## Task to carry out
Using the data below, copy each line that includes the word "online".

═════ The data

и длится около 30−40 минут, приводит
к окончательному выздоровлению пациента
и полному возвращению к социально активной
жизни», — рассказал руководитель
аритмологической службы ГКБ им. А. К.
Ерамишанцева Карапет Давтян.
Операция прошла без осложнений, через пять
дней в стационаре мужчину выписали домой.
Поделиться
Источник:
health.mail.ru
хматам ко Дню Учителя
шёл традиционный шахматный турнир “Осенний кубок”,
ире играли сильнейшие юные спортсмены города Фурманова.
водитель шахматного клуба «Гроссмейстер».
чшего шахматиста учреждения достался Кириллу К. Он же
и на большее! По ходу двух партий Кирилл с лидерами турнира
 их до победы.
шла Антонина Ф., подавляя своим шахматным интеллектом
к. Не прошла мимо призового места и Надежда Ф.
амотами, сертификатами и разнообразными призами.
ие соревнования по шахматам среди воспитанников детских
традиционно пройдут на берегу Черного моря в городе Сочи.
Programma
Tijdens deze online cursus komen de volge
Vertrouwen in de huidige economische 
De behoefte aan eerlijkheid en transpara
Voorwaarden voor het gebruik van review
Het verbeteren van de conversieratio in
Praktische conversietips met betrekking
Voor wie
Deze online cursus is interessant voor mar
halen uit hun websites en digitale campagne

══════════

## Response
Tijdens deze online cursus komen de volge
Deze online cursus is interessant voor mar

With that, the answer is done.